Does science prove we aren’t free?
Are we free? In his review of Free: Why Science Hasn’t Disproved Free Will by FSU philosopher Alfred Mele, Daniel Dennett agrees with Mele that neuroscience gives the wrong answer. “The mistakes are so obvious that one sometimes wonders how serious scientists could make them. What has lowered their threshold for careful analysis so catastrophically? Perhaps it is the temptation of glory. What a coup it would be if your neuroscience experiment brought about the collapse of several millennia of inconclusive philosophising about free will! A curious fact about these forays into philosophy is that almost invariably the scientists concentrate on the least scientifically informed, most simplistic conceptions of free will, as if to say they can’t be bothered considering the subtleties of alternative views worked out by mere philosophers.”

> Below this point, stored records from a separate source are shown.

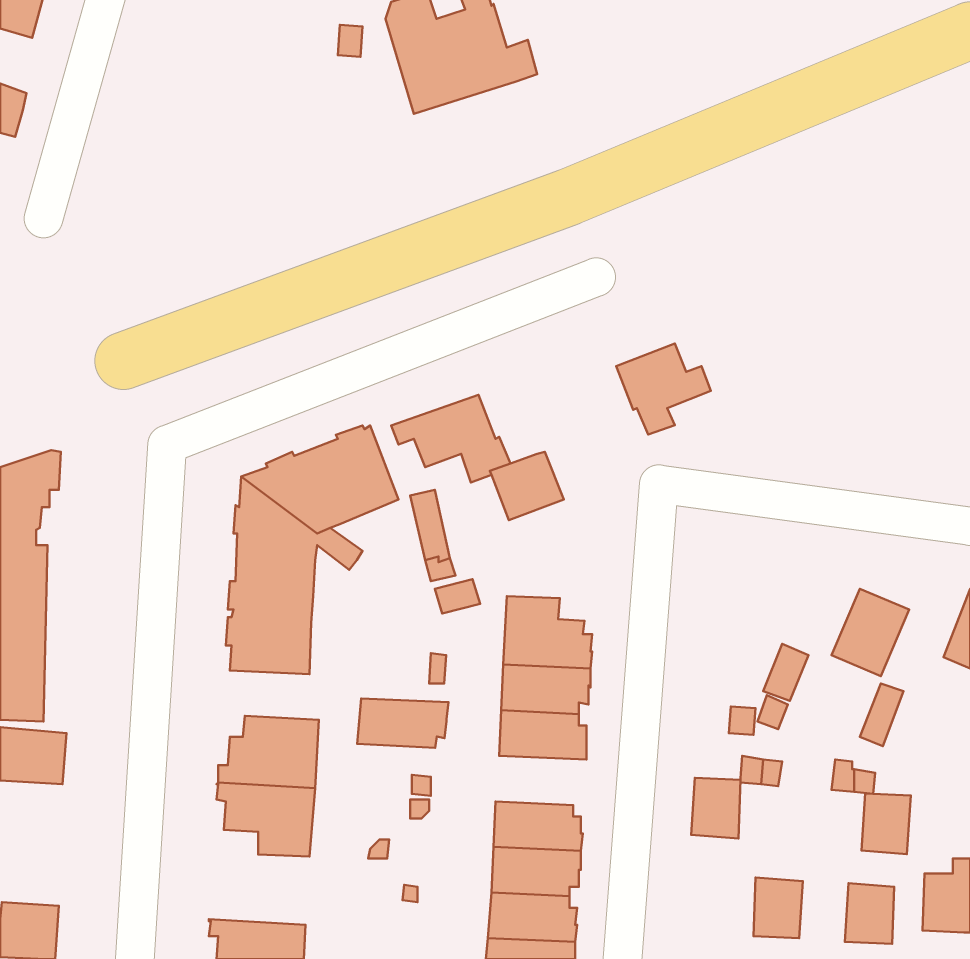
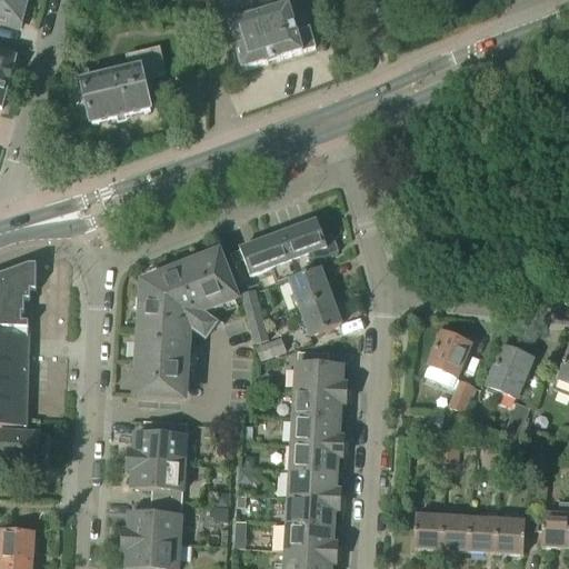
building: none -> [69,44,164,120]
building: [616,343,711,435] -> [280,218,336,271]
building: none -> [298,292,340,332]
building: none -> [423,330,470,385]
building: [357,698,448,748] -> [290,442,343,471]
building: [691,778,740,839] -> [413,512,442,548]
building: [861,793,911,854] -> [468,516,497,551]
building: none -> [122,500,181,541]

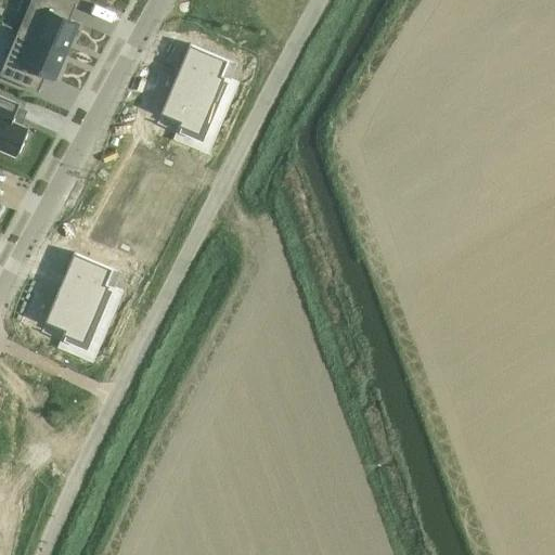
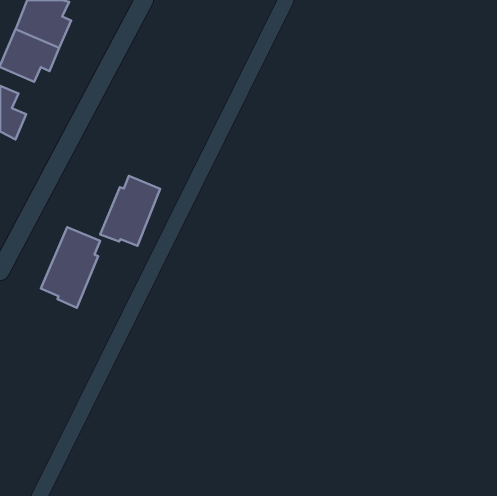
building: [163,46,228,135] -> none
building: none -> [100,176,160,246]

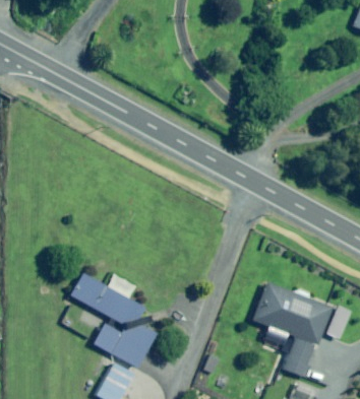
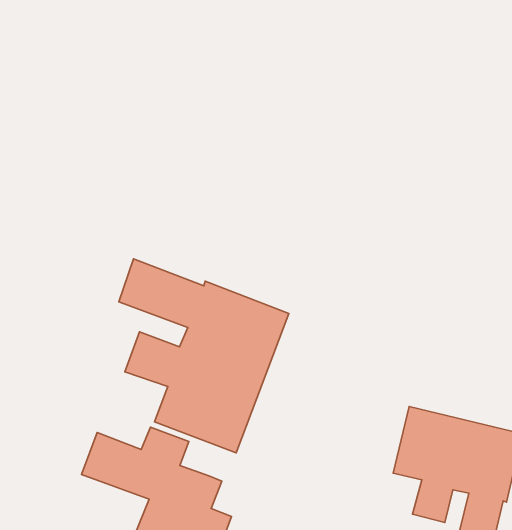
building: none -> [119,259,289,453]

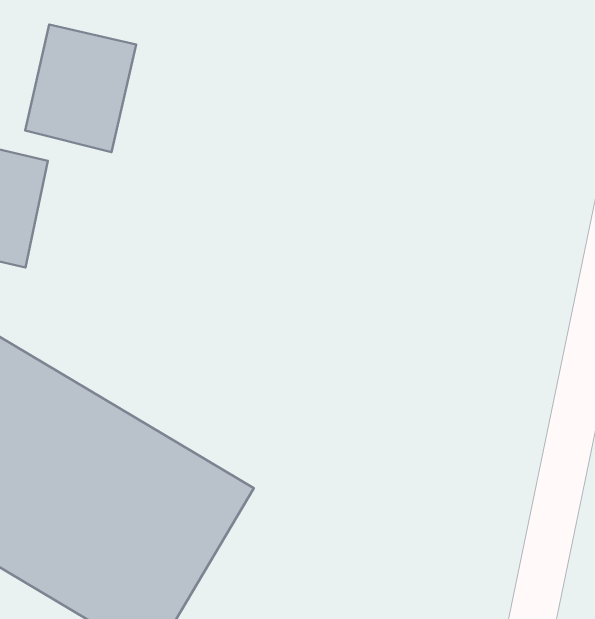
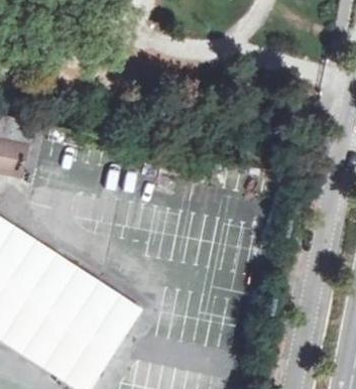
building: [25,24,136,152] -> none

Existentialism and the Nobel Prize
Fifty years ago … on October 22, 2964 … Sartre turned down the Nobel Prize in Literature. He had been selected “for his work which, rich in ideas and filled with the spirit of freedom and the quest for truth, has exerted a far-reaching influence on our age.” But seven years earlier his fellow existentialist Albert Camus accepted the prize. He had been selected “for his important literary production, which with clear-sighted earnestness illuminates the problems of the human conscience in our times.” Which of them violated existentialism? Neither did, according to Stefany Anne Goldberg: “What matters most about Existentialism is not the validity of a decision, but following out the responsibilities and implications of that decision. Both Sartre and Camus did that. They lived out the responsibilities of being the rejector and the acceptor, respectively. In making opposite decisions, both writers affirmed the underlying creed, which is that the choice itself is far less important than the life lived according to that choice.”